### EXERCISE REQUIREMENTS
For the data below, work out how many lines include the string "zgodę" and report only the number.

SOURCE INFORMATION section start

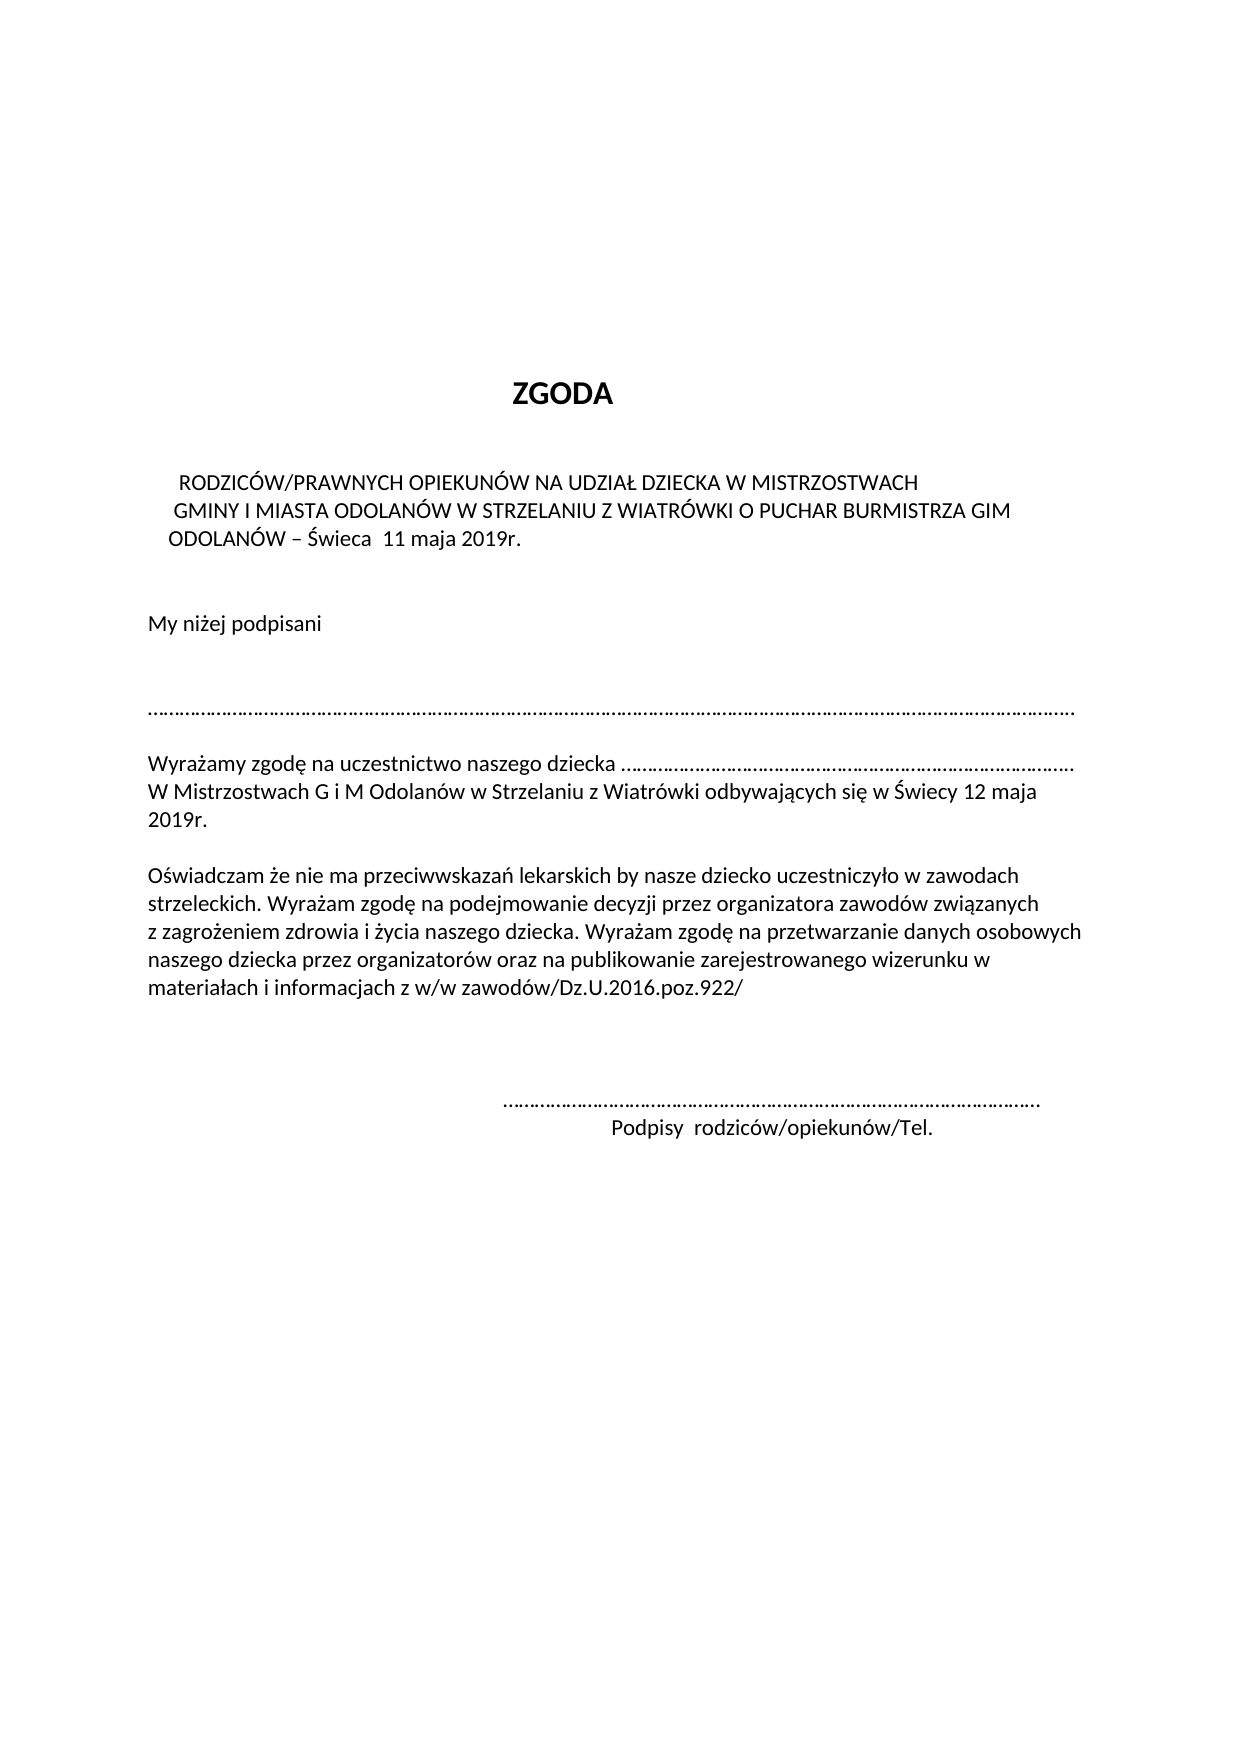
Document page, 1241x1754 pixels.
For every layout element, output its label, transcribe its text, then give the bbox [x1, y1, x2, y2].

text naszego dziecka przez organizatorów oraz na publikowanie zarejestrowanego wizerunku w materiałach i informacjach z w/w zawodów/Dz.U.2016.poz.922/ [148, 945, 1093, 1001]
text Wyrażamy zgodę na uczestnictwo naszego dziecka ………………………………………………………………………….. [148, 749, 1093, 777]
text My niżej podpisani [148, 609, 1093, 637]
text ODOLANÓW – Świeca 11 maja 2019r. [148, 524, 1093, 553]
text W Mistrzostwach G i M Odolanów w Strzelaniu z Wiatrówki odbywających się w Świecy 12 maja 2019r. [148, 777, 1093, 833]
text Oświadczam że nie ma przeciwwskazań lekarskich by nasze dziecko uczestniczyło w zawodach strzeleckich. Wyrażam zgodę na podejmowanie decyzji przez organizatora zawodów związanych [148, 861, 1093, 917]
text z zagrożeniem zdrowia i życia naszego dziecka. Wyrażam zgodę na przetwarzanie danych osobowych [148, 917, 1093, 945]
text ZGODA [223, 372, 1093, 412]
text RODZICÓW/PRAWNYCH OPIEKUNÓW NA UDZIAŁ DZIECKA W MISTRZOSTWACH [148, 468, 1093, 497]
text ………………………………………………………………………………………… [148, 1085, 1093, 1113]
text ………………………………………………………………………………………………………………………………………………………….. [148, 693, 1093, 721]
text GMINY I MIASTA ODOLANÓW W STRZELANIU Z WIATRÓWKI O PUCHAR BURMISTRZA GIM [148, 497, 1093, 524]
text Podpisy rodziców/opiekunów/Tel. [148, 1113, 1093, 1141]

SOURCE INFORMATION section end
SOURCE INFORMATION section start

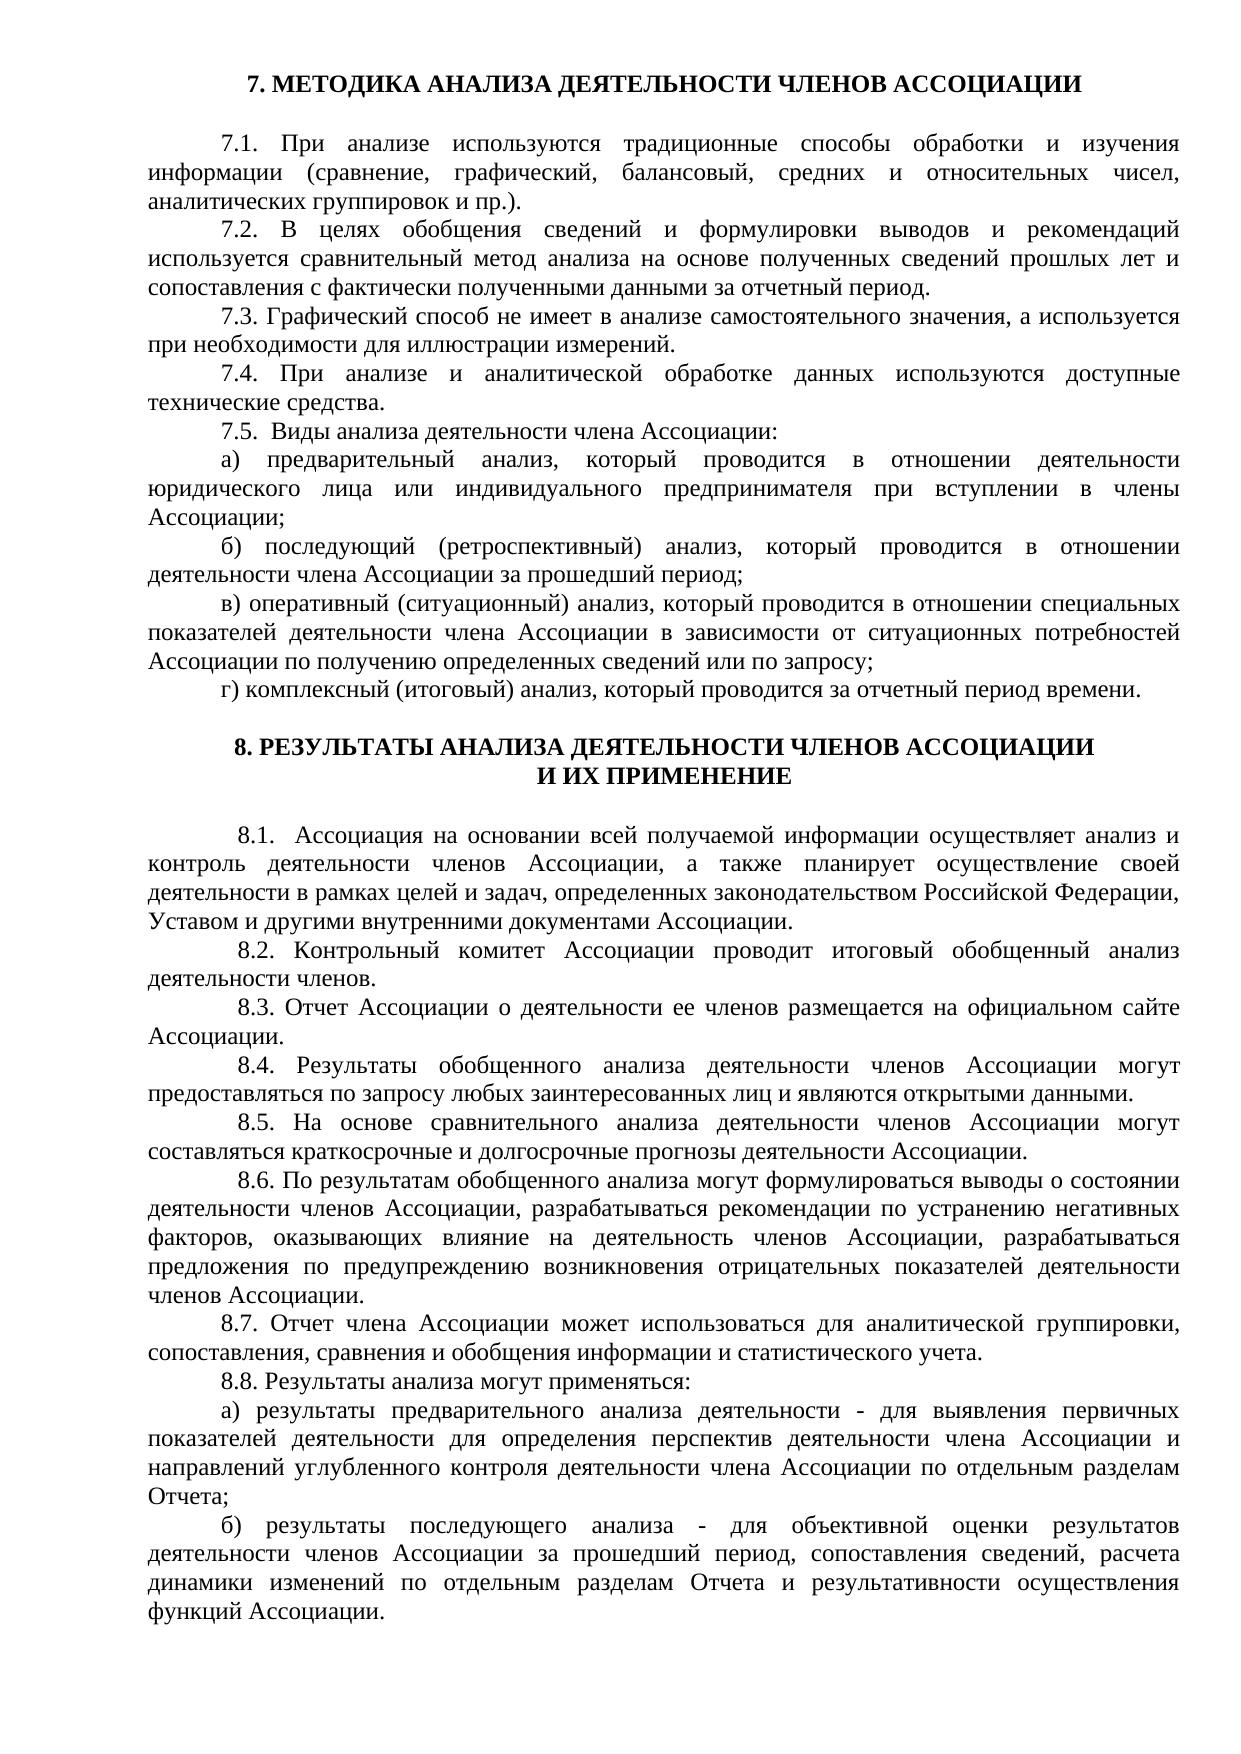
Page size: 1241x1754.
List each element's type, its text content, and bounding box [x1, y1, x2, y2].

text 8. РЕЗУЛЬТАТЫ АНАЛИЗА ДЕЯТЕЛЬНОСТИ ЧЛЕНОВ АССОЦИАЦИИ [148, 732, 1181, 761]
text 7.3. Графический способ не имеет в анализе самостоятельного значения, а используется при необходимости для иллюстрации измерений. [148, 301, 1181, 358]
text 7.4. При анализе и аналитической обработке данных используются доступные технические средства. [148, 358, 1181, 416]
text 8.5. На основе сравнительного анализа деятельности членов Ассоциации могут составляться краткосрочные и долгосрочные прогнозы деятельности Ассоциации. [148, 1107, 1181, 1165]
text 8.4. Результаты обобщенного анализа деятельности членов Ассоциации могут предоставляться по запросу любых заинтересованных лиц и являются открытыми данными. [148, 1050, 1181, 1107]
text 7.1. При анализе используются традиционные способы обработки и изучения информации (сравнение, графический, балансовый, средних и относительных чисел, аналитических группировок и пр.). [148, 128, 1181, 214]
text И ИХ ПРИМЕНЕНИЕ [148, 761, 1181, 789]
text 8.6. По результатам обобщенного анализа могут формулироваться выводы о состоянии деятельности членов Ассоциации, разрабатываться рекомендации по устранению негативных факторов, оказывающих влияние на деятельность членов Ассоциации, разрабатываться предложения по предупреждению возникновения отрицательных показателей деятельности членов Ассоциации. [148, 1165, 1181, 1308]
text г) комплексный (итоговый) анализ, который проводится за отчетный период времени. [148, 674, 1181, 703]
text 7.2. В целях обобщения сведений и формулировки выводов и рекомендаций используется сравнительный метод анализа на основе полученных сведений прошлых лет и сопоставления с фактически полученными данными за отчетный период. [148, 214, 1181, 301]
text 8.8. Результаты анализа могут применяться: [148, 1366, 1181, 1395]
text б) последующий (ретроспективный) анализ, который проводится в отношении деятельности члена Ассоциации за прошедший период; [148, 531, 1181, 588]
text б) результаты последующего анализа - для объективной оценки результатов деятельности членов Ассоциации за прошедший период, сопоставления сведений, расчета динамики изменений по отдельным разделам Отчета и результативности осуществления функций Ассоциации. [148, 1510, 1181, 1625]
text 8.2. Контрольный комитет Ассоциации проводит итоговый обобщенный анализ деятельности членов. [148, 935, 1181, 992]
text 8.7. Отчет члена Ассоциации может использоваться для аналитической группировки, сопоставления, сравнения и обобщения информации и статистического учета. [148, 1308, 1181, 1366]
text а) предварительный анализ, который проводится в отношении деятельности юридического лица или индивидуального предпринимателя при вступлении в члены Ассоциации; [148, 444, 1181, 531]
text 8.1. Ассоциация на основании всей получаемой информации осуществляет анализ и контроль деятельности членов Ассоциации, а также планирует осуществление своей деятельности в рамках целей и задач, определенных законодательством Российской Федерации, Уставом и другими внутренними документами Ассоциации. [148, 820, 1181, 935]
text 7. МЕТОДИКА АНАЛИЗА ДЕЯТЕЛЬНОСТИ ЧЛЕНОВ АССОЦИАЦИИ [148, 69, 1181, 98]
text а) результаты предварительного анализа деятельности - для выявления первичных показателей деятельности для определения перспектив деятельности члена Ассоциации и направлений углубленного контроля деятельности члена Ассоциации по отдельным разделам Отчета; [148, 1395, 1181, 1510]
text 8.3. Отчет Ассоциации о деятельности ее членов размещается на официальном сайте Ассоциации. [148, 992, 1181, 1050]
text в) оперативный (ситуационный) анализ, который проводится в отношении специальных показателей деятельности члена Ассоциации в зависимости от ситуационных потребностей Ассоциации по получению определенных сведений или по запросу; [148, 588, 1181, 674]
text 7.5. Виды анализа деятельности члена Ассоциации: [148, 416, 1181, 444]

SOURCE INFORMATION section end

### EXERCISE RESULT
3